For autism mouse models, gender matters

The mutation that leads to Angelman syndrome may affect the brains of female mice more severely than those of male mice.

By Jessica Wright
22 October 2015 | 3 min read

This article is more than five years old.

Neuroscience—and science in general—is constantly evolving, so older articles may contain information or theories that have been reevaluated since their original publication date.

The mutation that leads to Angelman syndrome may affect the brains of female mice more severely than those of male mice, according to unpublished results presented today at the 2015 Society for Neuroscience annual meeting in Chicago.

The findings are part of a large project that is rigorously characterizing changes to the brain structure of dozens of mouse models of autism. By examining both sexes, the researchers are capturing nuances that might be missed by focusing exclusively on males, says Jacob Ellegood, a research associate at the Mouse Imaging Centre, in Toronto, who presented the findings at a poster session.

The mice in the study are missing the UBE3A gene on the chromosome they inherited from their mothers. Because the paternal gene copy is always silenced, the mice make no UBE3A protein. In people, mutations on the maternal copy of UBE3A lead to Angelman syndrome, an autism-related developmental disorder characterized by intellectual disability, epilepsy and a happy demeanor.

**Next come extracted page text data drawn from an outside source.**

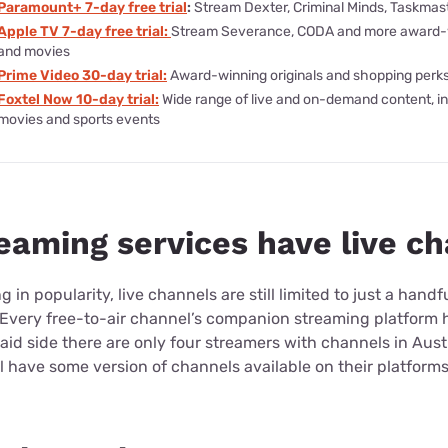
Paramount+ 7-day free trial
:
Stream Dexter, Criminal Minds, Taskmas
Apple TV 7-day free trial:
Stream Severance, CODA and more award-
and movies
Prime Video 30-day trial:
Award-winning originals and shopping perk
Foxtel Now 10-day trial:
Wide range of live and on-demand content, i
movies and sports events
eaming services have live c
 in popularity, live channels are still limited to just a hand
. Every free-to-air channel’s companion streaming platform 
aid side there are only four streamers with channels in Austr
 have some version of channels available on their platforms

The researchers scanned the brains of 10 male and 8 female mice with the mutation, and 11 male and 10 female otherwise identical controls. They compared the size of 62 brain segments across mutant mice and controls. They overlay these size differences on a detailed atlas of the mouse brain to determine which brain structures are affected.

Shrinking brains:

A number of brain regions are smaller in the male and female mutant mice than in controls. One of the most strikingly diminutive regions is the thalamus, a sensory and motor relay station. One region of the hippocampus and part of the striatum — which function in memory and reward, respectively — are also smaller in mutant mice.

For all of these brain regions, the size decreases are more pronounced in females than in males. The one exception is a portion of the cerebellum, which coordinates movement. It shows greater shrinkage in males than in females.

In the second phase of the project, Ellegood and his colleagues aim to associate these brain changes with characteristics in the mice. Each examined brain is from a mouse that took a battery of behavioral tests, starting at birth.

Both male and female UBE3A mutant mice have delays opening their eyes at birth, a sign of general cognitive delay. As pups, they also make fewer and shorter calls to their mothers. And as juveniles, the male mutant mice — but not the females — are less active than controls.

So far, the researchers see greater brain changes in the female mice but greater behavioral deficits in the males. But this incongruity may be due to the fact that, so far, they have been looking at changes in entire brain regions, Ellegood says.

Ellegood has both imaging and behavioral data on each mouse, so he will now be able to match behavioral test scores for individual mice with changes in each of the 62 segments.

“I’m hoping that we’ll see even more differences between males and females when we start correlating with behavior,” he says.

Ellegood and his colleagues plan to repeat this approach with other mouse models of autism, including mice lacking the fragile X syndrome gene. His team is also building on a project they published in 2013 in which they looked for patterns of alterations in the brains of 26 different autism-related mouse models.

“If I were to redo that paper today, there would be well over 50 brains,” he says. “And they just keep coming.”